EXERCISE DIRECTIONS: Copy out the entries starting with the line containing "Rank the series" and continuing through the line containing "Which category has", keeping them unchanged but leaving out any pictures.

RECORDS FOR THIS EXERCISE:
[Start of Attachment]
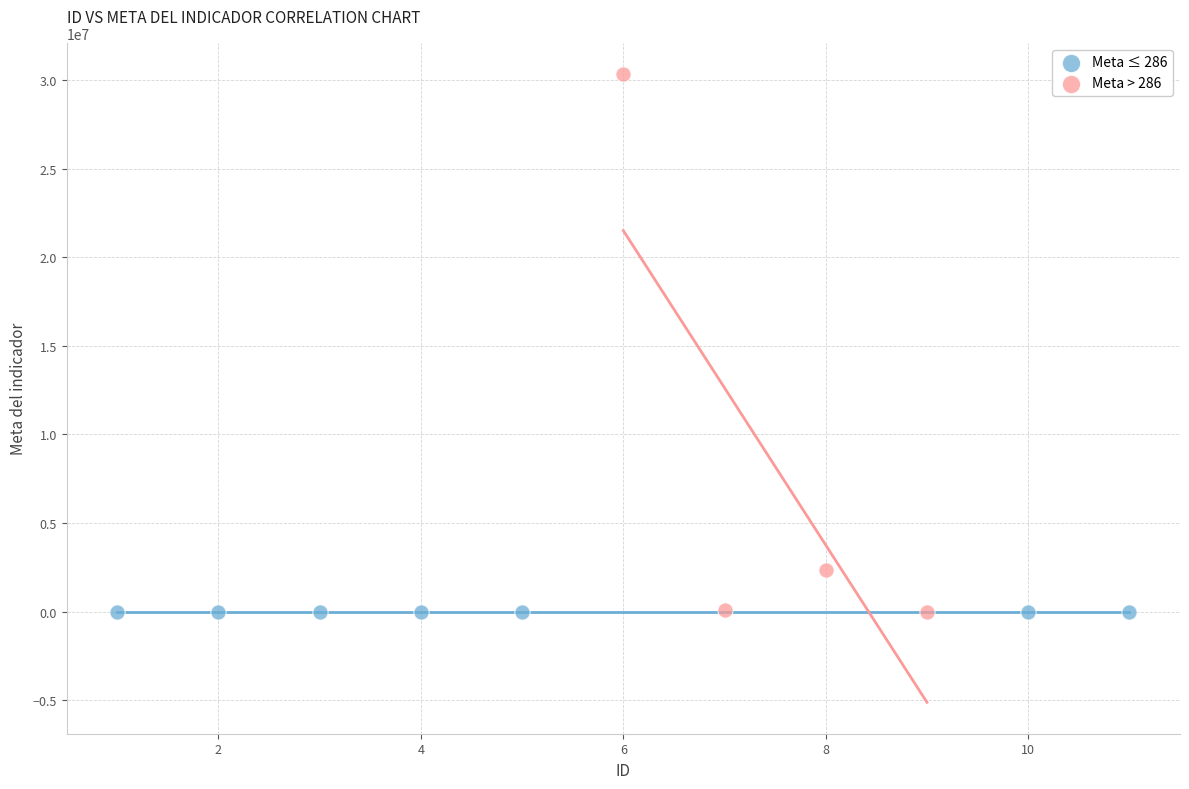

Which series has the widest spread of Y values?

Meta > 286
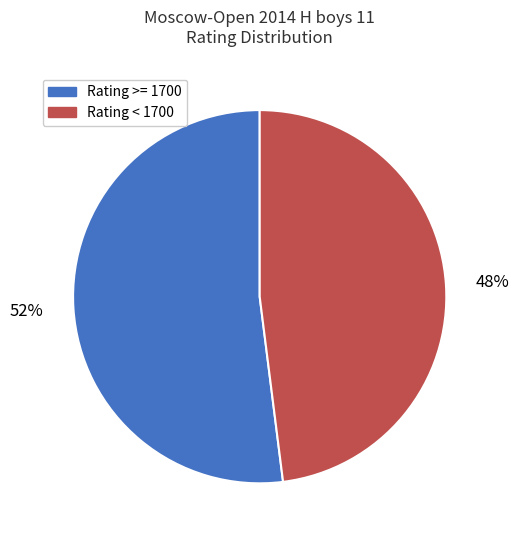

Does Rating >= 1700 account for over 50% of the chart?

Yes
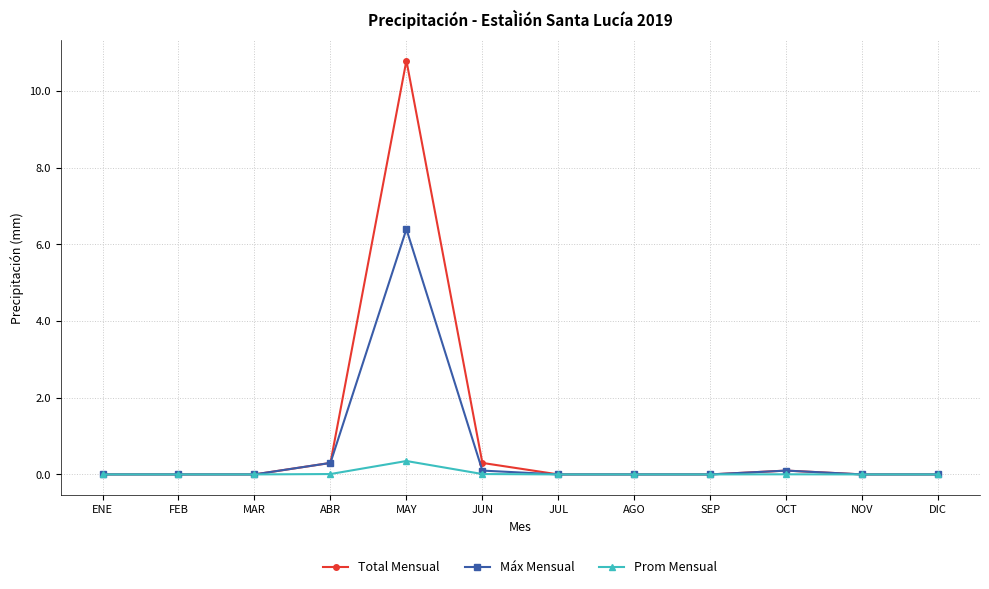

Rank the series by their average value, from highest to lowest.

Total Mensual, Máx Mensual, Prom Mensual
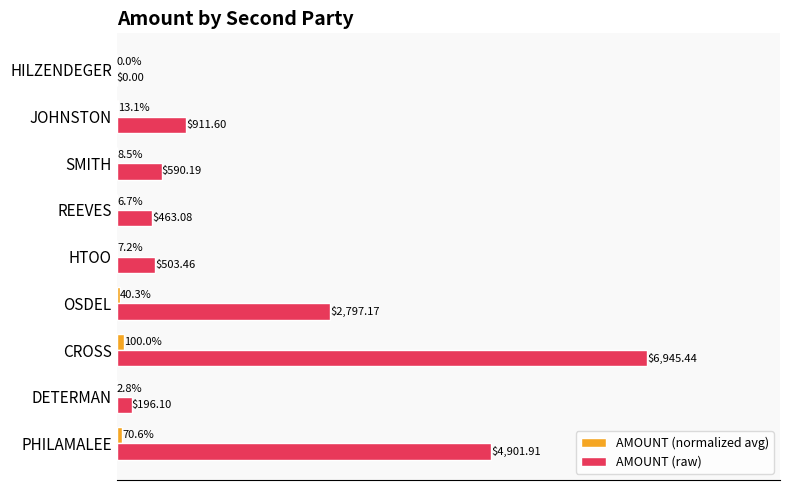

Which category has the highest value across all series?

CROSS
[End of Attachment]
[Start of Attachment]
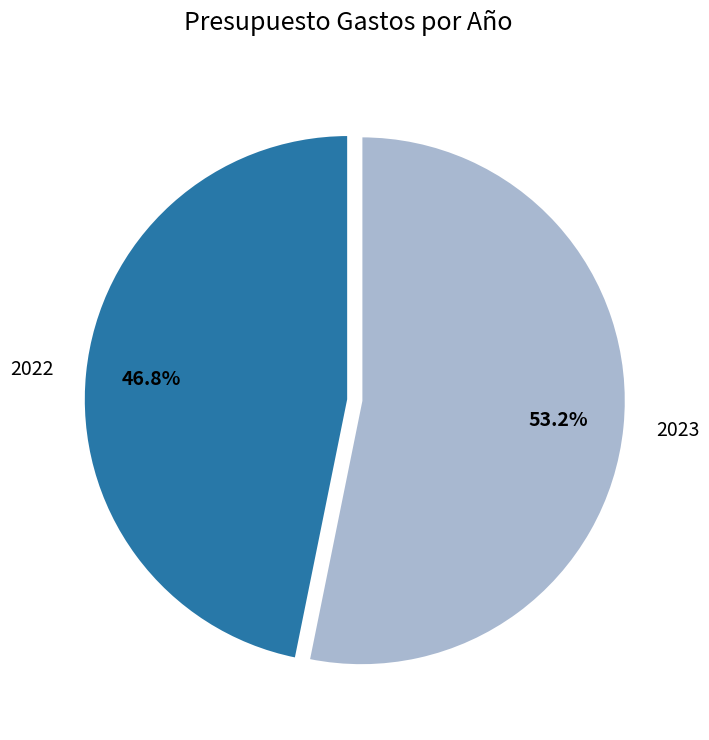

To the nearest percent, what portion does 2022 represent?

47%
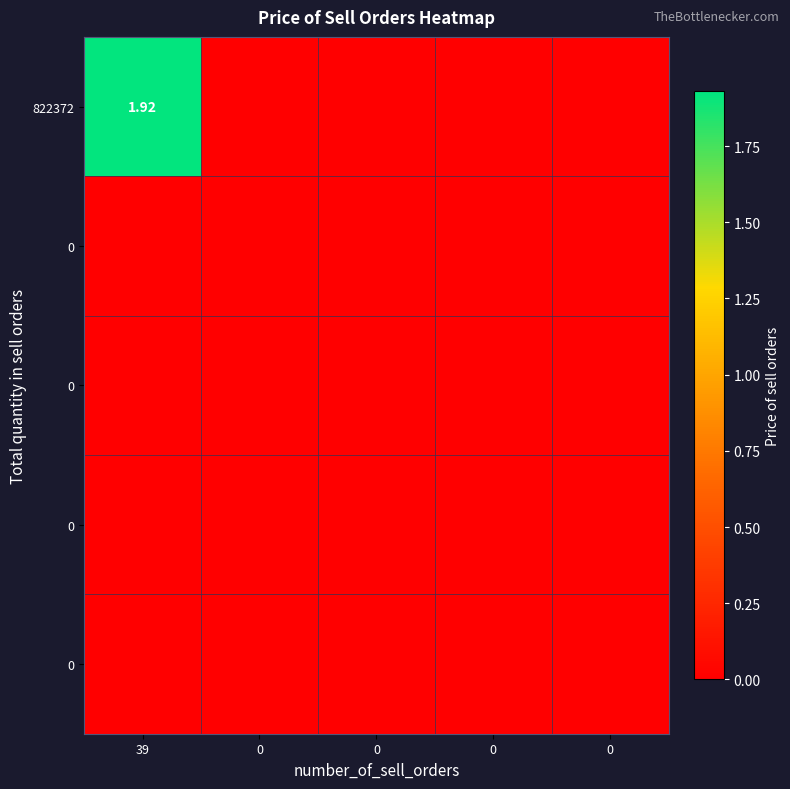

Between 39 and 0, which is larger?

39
[End of Attachment]
EXERCISE OUTPUT:
Rank the series by their average value, from highest to lowest.

Total Mensual, Máx Mensual, Prom Mensual

Which category has the highest value across all series?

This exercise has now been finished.